On remarquera que la réglementation n’a pas entendu aménager une interdiction spécifique aux fumeurs. Les termes de l’article R. 412 sont en effet suffisamment larges pour appréhender toute pratique susceptible d’entrer en contradiction avec les prescriptions qu’il contient. L’automobiliste n’est pas stigmatisé en tant que fumeur, car il n’aura pas davantage le droit de téléphoner, manger, lire ou écrire pendant qu’il conduit. Le tabac n’est donc pas interdit en tant que tel : seule l’imprudence à laquelle son usage peut entraîner conduit à la sanction d’une faute.

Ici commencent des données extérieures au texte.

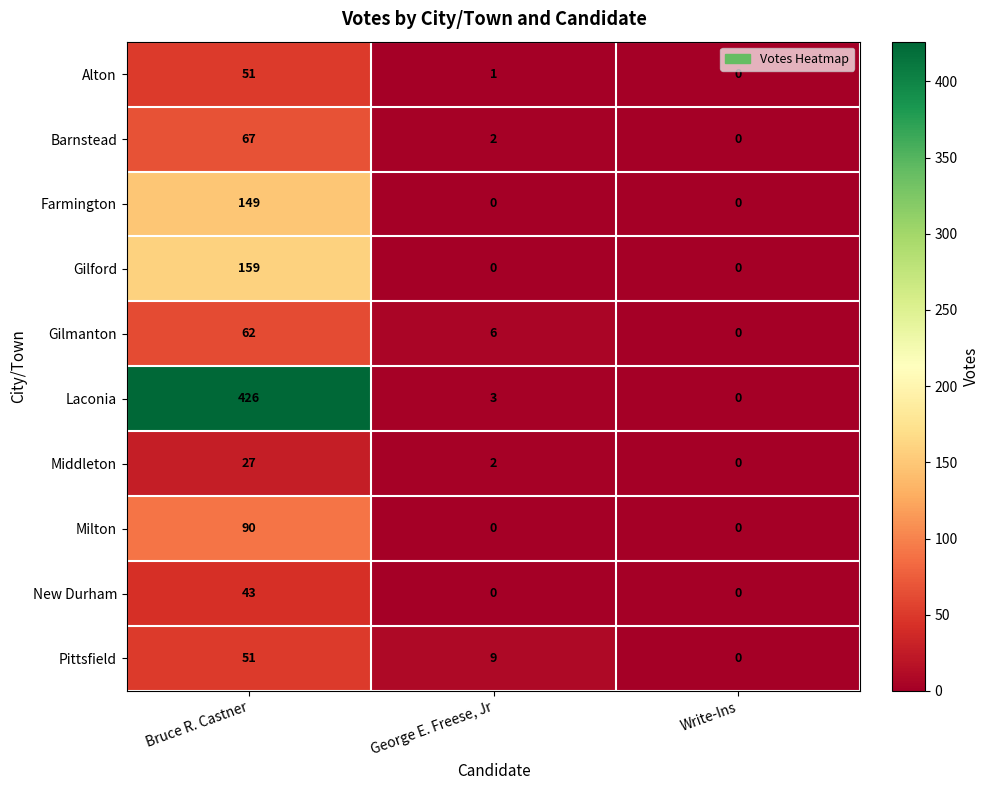

Is it true that Barnstead equals 1 at George E. Freese, Jr?

False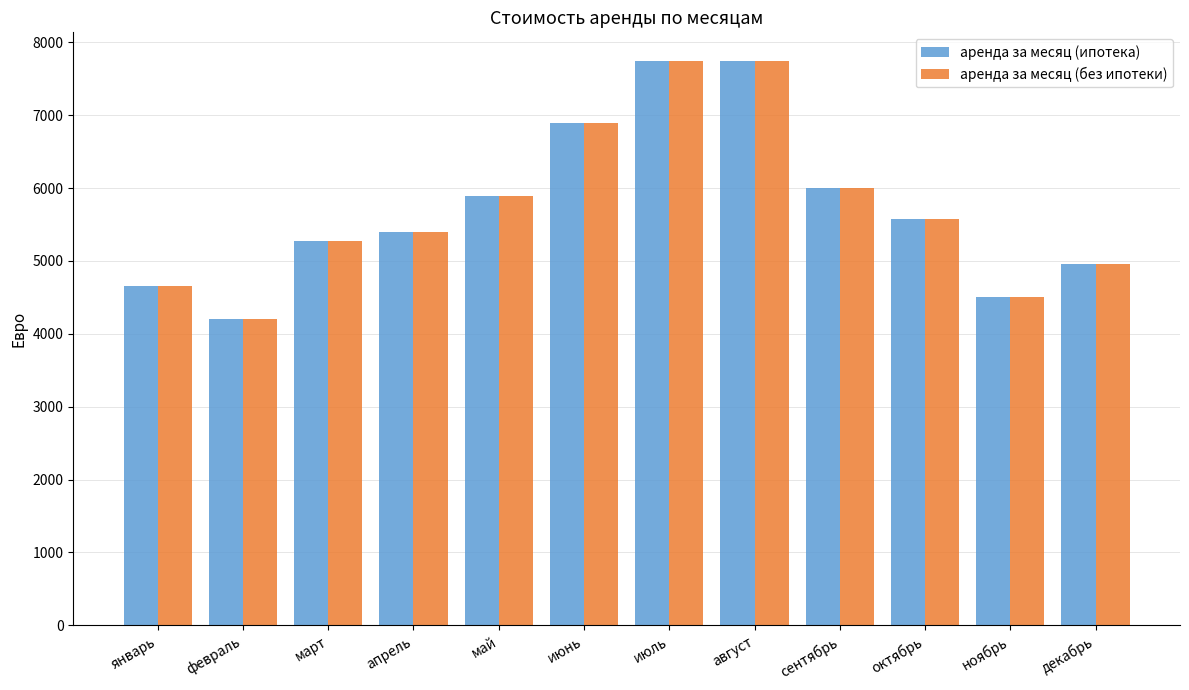

How many bars are there in each group?

2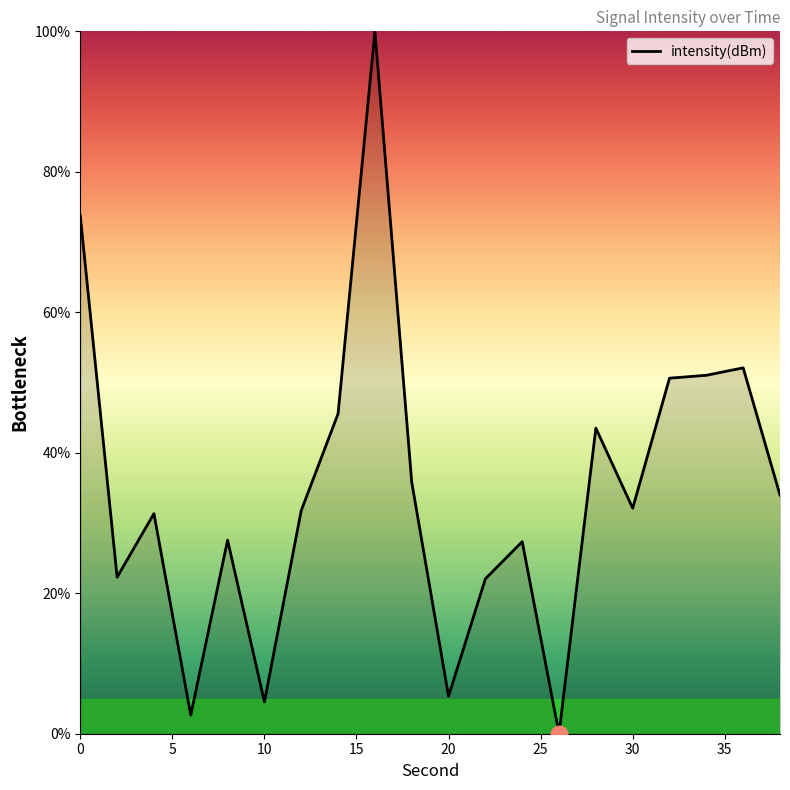

What is the greatest value displayed?

100.0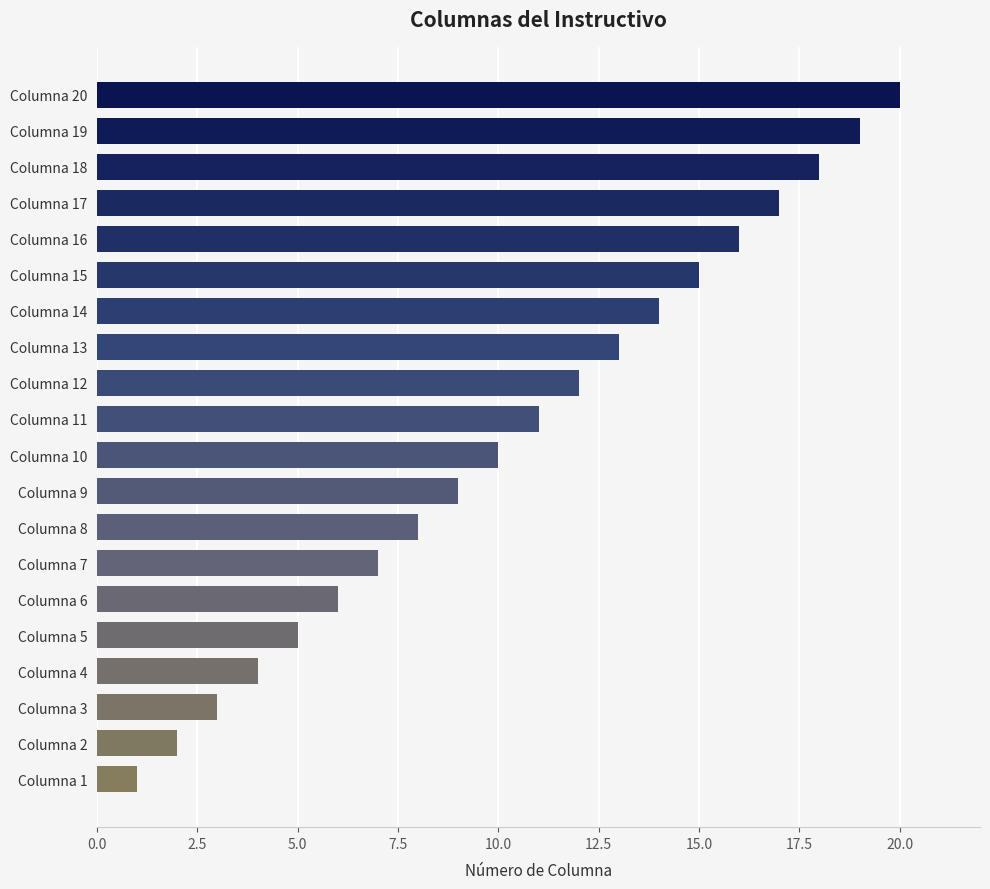

What is the minimum value shown in the chart?

1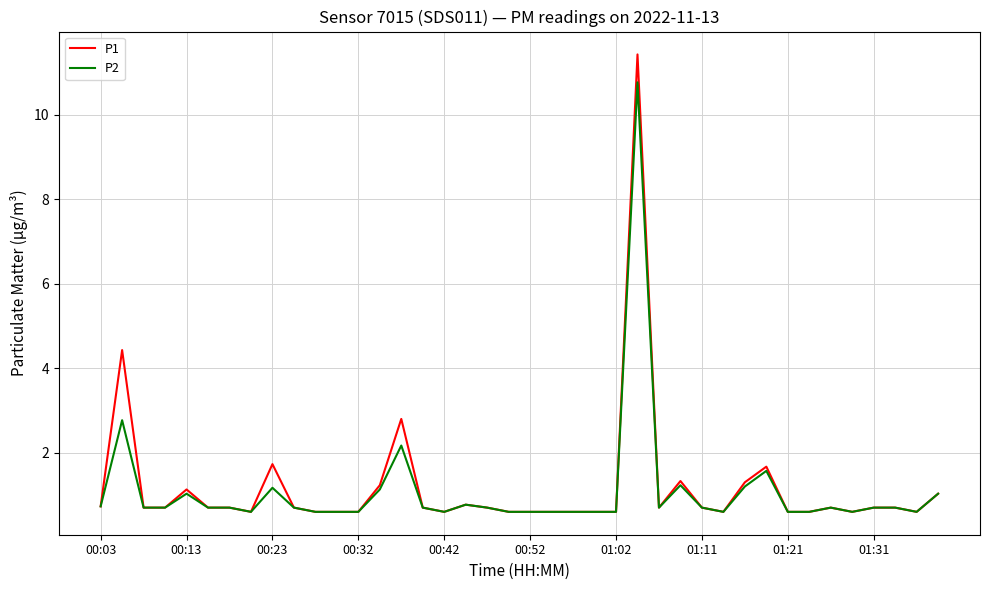

At how many categories does at least one series exceed 8?

1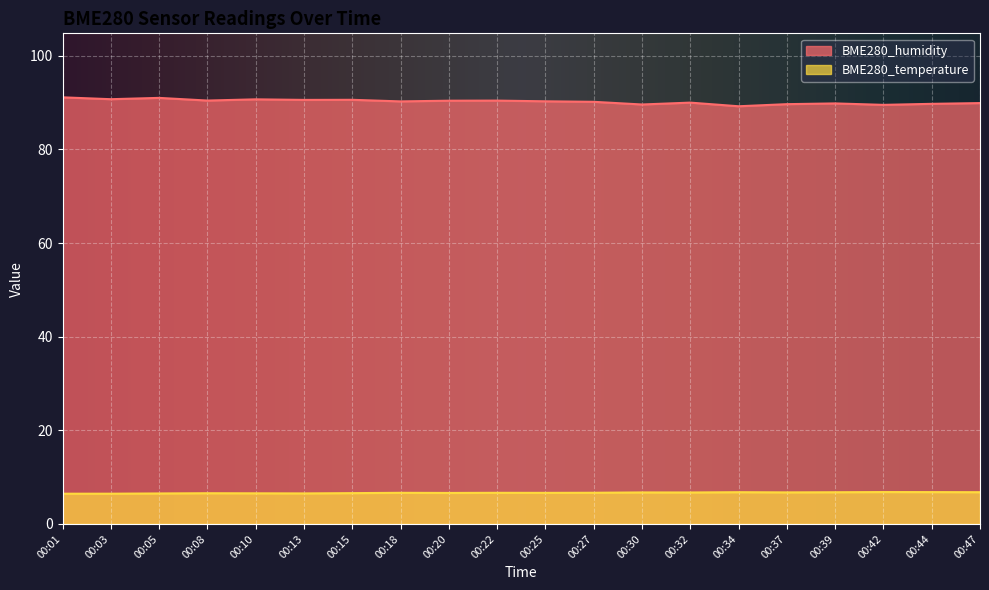

The value of BME280_temperature at 00:18 is 6.7. True or false?

True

Des verbalisations peu fréquentes

La généralité des termes de l’article R. 412-6 du Code de la route ne joue pourtant pas en faveur des fumeurs. Les forces de l’ordre peuvent s’appuyer autant de fois que nécessaire sur cette généralité pour sanctionner à discrétion, profitant de l’imprécision des textes. Il appartient donc au conducteur d’anticiper en appréciant si la décision de fumer et les actes qu’elle entraîne pourraient lui être reprochés au regard des règles du Code de la route.

En cas de verbalisation, le « cigare au volant » coûtera aux fumeurs imprudents une contravention de 2e classe, soit une amende de 35 euros, laquelle sera minorée à 22 euros en cas de règlement de cette somme dans les délais prévus par l’avis de contravention.

En pratique, les verbalisations sont peu fréquentes et les poursuites encore plus rares, le montant des peines contraventionnelles encourues ne justifiant guère l’encombrement des prétoires.

Faire primer la sécurité et le bon sens

Il est donc clair qu’il appartient au fumeur de juger raisonnablement de la faisabilité de fumer un cigare selon le contexte de sa conduite. En tout état de cause, il apparaît plus sage, compte tenu des gestes que nécessitent ces délicates opérations, d’allumer et de rallumer un cigare à l’arrêt total du véhicule.

Ces préconisations valent également pour les conducteurs de deux-roues et s’appliquent à eux de la même manière, bien que leur situation spécifique devrait les autoriser à bénéficier d’une plus grande liberté de mouvement.

Comment se défendre ?

Qu’en est-il dès lors du conducteur verbalisé estimant ne pas avoir enfreint le Code de la route ?

On se souviendra d’abord qu’il appartient uniquement aux forces de l’ordre de prouver l’infraction : le seul fait de fumer au volant n’étant pas interdit, il apparaît peu probable que les agents verbalisent si le conducteur n’a pas commis, cigare en main, une infraction consécutive à son action de fumer et au détournement d’attention provoqué par cette dernière (feu rouge non respecté, ligne continue franchie, changement de direction sans signalisation, etc.). Dans d’autres cas, hélas les plus graves, le fait de fumer sera considéré comme une circonstance ayant entraîné l’accident, le problème ne portant plus sur la détection du fait générateur, mais sur l’étendue d’un préjudice.

Si cette verbalisation apparaît comme abusive, tout particulièrement lorsque le conducteur n’a commis aucune infraction et s’est contenté de fumer, il est possible de la contester par une procédure ad hoc. L’avis de contravention que reçoit l’auteur de l’infraction doit en effet toujours comporter la mention des délais et voies de recours mais aussi toutes les mentions obligatoires prescrites par la loi, comme la procédure détaillée à suivre pour s’acquitter de la somme demandée. Si ce n’est pas le cas, ou que ces mentions sont incomplètes ou imprécises, la procédure peut être irrégulière et par conséquent nulle. On sera donc aussi attentif à cet aspect purement procédural, qui pourrait sauver plus d’un conducteur distrait d’une amende bien évitable. Tout en conservant la sécurité comme règle « de conduite » au moins aussi impérieuse que le respect de la norme juridique.